Поймав кого-нибудь из нас за ухо цепкими пальцами, Антилена пророчески предупреждала:

— Это кончится тифом, холерой, чумой, понятно?

— Понятно, понятно, — орал попавшийся, — только отпустите, пожалуйста!

— Нет, не понятно, — холодно заключала она и строго щурилась. — Смотри мне в глаза… Тебе не понятно, я вижу. Где ты живешь?

— Тетенька, отпустите!

Остальные — непопавшиеся — стояли в почтительном отдалении, тоскливо следили за экзекуцией, а временами посматривали по сторонам, проверяя путь к отступлению на случай, если бы Антилена вдруг, бросив жертву, попыталась бы прихватить кого-то другого.

Потом, когда мы начали учиться в школе, располагавшейся «через дорогу», Антилена часто ловила нас при попытке перебежать Хорошевское шоссе в неположенном месте.

— Вам что — под колоса не терпится? — преграждая путь, она указывала рукой в сторону недавно установленного столба с желтой жестяной стрелкой, на которой черными буквами было написано: «Переход».

В ту пору, надо сказать, детей попадало под колеса несоразмерно много. Несоразмерно с малым числом машин, которых было чуть ли не раз-два, и обчелся. В чем причина — судить не берусь, но в те времена самыми распространенными объяснениями были: «шофер пьяный» и «тормоза отказали». Так или иначе, но едва ли не каждый месяц школа провожала на Ваганьково кого-либо из своих учеников, очередного погибшего под колесами «эмки», полуторки или трехтонки. Затем, когда школы — мужские и женские — объединили, мы стали ходить в бывшую женскую, располагавшуюся на нашей стороне улицы, и наездов стало значительно меньше.

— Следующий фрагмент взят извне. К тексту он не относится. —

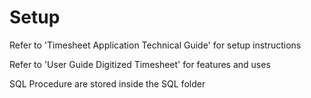 # Setup

Refer to 'Timesheet Application Technical Guide' for setup instructions

Refer to 'User Guide  Digitized Timesheet' for features and uses

SQL Procedure are stored inside the SQL folder
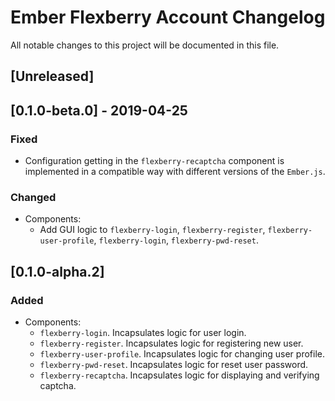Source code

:# Ember Flexberry Account Changelog
All notable changes to this project will be documented in this file.

## [Unreleased]

## [0.1.0-beta.0] - 2019-04-25
### Fixed
* Configuration getting in the `flexberry-recaptcha` component is implemented in a compatible way with different versions of the `Ember.js`.

### Changed
* Components:
  * Add GUI logic to `flexberry-login`, `flexberry-register`, `flexberry-user-profile`, `flexberry-login`, `flexberry-pwd-reset`.


## [0.1.0-alpha.2]
### Added
* Components:
    * `flexberry-login`. Incapsulates logic for user login.
    * `flexberry-register`. Incapsulates logic for registering new user.
    * `flexberry-user-profile`. Incapsulates logic for changing user profile.
    * `flexberry-pwd-reset`. Incapsulates logic for reset user password.
    * `flexberry-recaptcha`. Incapsulates logic for displaying and verifying captcha.

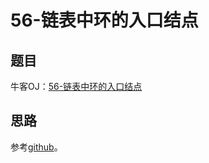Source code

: # 56-链表中环的入口结点

## 题目

牛客OJ：[56-链表中环的入口结点](https://www.nowcoder.com/practice/253d2c59ec3e4bc68da16833f79a38e4?tpId=13&tqId=11208&rp=1&ru=%2Fta%2Fcoding-interviews&qru=%2Fta%2Fcoding-interviews%2Fquestion-ranking)

## 思路
参考[github](https://github.com/gatieme/CodingInterviews/blob/6dbdd4339abc8a1283654f6449b59e945cebc346/056-%E9%93%BE%E8%A1%A8%E4%B8%AD%E7%8E%AF%E7%9A%84%E5%85%A5%E5%8F%A3%E7%BB%93%E7%82%B9/README.md)。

Казалось, что теперь у Антилены забот должно поубавиться, но нет: взрослея, мы схлопатывали от нее то за курение, то за подкидного дурака, то — за излишнее тесное (по ее мнению) общение с одноклассницами в подъездах.

Ее холодные четкие обвинения — устные и письменные — поступали в школу, нашим родителям и даже в милицию. Каких только приговоров не было: отцовские ремни, материнские слезы, визиты участкового, четверки по поведению, комсомольские собрания с оргвыводами. Как мы выдюжили, как никто не стал правонарушителем — не понимаю, должно, душевное здоровье было достаточно крепким. Ведь по логике своего возраста мы могли назло Антилене отчубучить что-нибудь эдакое… Но ничего, обошлось.